KedaiPena.Com – Muram atau tidaknya wajah ekonomi Indonesia di tahun 2020 dapat dilihat dari penanganan Covid-19 yang terus melanda.
Demikian disampaikan anggota Komisi Keuangan DPR RI, M. Najib Qodratullah kepada Kedai Pena, ditulis Jumat (1/1/2021).
“Kita lihat penanganan Covid-19. Kalau terus gagal, penanganannya harus sentralistik, jangan otonom, kalau tidak PSBB tidak selesai-selesai,” ujar Najib.
Apalagi, dalam konteks perdagangan, kebanyakan orang Indonesia penganut mazhab lama. Tidak bisa dipaksa pakai pola ‘online’.
“Pola ‘online’ merupakan kultur baru. Orang kita gak bisa dipaksa pola itu. Apalagi kalau kita pakai pendekatan agama, harus ada akad, melihat barang, jadi kebanyakan harus ‘offline’,” lanjut Najib.
Hal tersebut berbanding lurus dengan jaringan komunikasi di Indonesia yang tidak merata antar daerah.
“Persis seperti kesenjangan ekonomi. Tidak merata dari Sabang hingga Merauke. Jadi akan sulit (pertumbuhan ekonomi ‘online’),” imbuhnya.
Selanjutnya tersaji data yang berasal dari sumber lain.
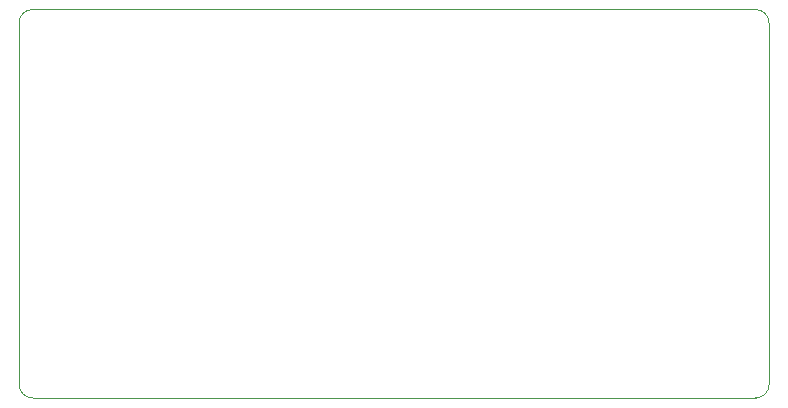
<source format=gm1>
%TF.GenerationSoftware,KiCad,Pcbnew,(5.1.9)-1*%
%TF.CreationDate,2021-05-17T19:38:57-07:00*%
%TF.ProjectId,ShiftRegBoard,53686966-7452-4656-9742-6f6172642e6b,rev?*%
%TF.SameCoordinates,Original*%
%TF.FileFunction,Profile,NP*%
%FSLAX46Y46*%
G04 Gerber Fmt 4.6, Leading zero omitted, Abs format (unit mm)*
G04 Created by KiCad (PCBNEW (5.1.9)-1) date 2021-05-17 19:38:57*
%MOMM*%
%LPD*%
G01*
G04 APERTURE LIST*
%TA.AperFunction,Profile*%
%ADD10C,0.050000*%
%TD*%
G04 APERTURE END LIST*
D10*
X70993000Y-63500000D02*
X132207000Y-63500000D01*
X69850000Y-31724600D02*
X69850000Y-62357000D01*
X132207000Y-30607000D02*
X70967600Y-30607000D01*
X133350000Y-62357000D02*
X133350000Y-31750000D01*
X132207000Y-30607000D02*
G75*
G02*
X133350000Y-31750000I0J-1143000D01*
G01*
X133350000Y-62357000D02*
G75*
G02*
X132207000Y-63500000I-1143000J0D01*
G01*
X70993000Y-63500000D02*
G75*
G02*
X69850000Y-62357000I0J1143000D01*
G01*
X69850000Y-31724600D02*
G75*
G02*
X70967600Y-30607000I1117600J0D01*
G01*
M02*

</source>
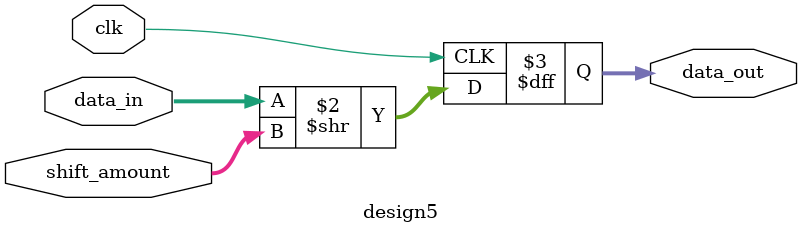
<source format=v>
module design5(
    input clk,
    input [3:0] data_in,
    input [2:0] shift_amount, // Number of bits to shift (max 3)
    output reg [3:0] data_out
);

always @ (posedge clk) begin
    data_out <= data_in >> shift_amount; // Right shift by specified amount
end

endmodule


</source>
Di sisi lain, Najib menjelaskan, cadangan sektor keuangan di APBN lemah. Penerimaan negara merosot, diperburuk dengan faktor non formal. Sebut saja faktor politik dan ketidakpuasan terhadap kebijakan yang diambil pemerintah.
“Fiskal kita tidak lagi terencana, semua ‘accidental’. Terjadi kepanikan ketika mengambil kebijakan,” sambung legislator asal Jawa Barat ini.
Ia lalu mencontohkan saat Pemerintah buru-buru membeli vaksin Covid-19. Ternyata vaksin itu belum lulus uji klinis BPPOM.
“Kok bisa beli, bukan uji klinis. Dan kalau vaksin ini jadi, maka bisa terjadi bencana, apalagi kalau tidak lolos uji,” imbuhnya.
Ia pun meminta Pemerintah bisa memberikan kepastian bisnis lewat ‘right issues’.
“Kalau isunya positif, maka kemungkinan pemulihan ekonomi akan semakin baik. Jangan malah bikin yang tidak-tidak,” tandas dia.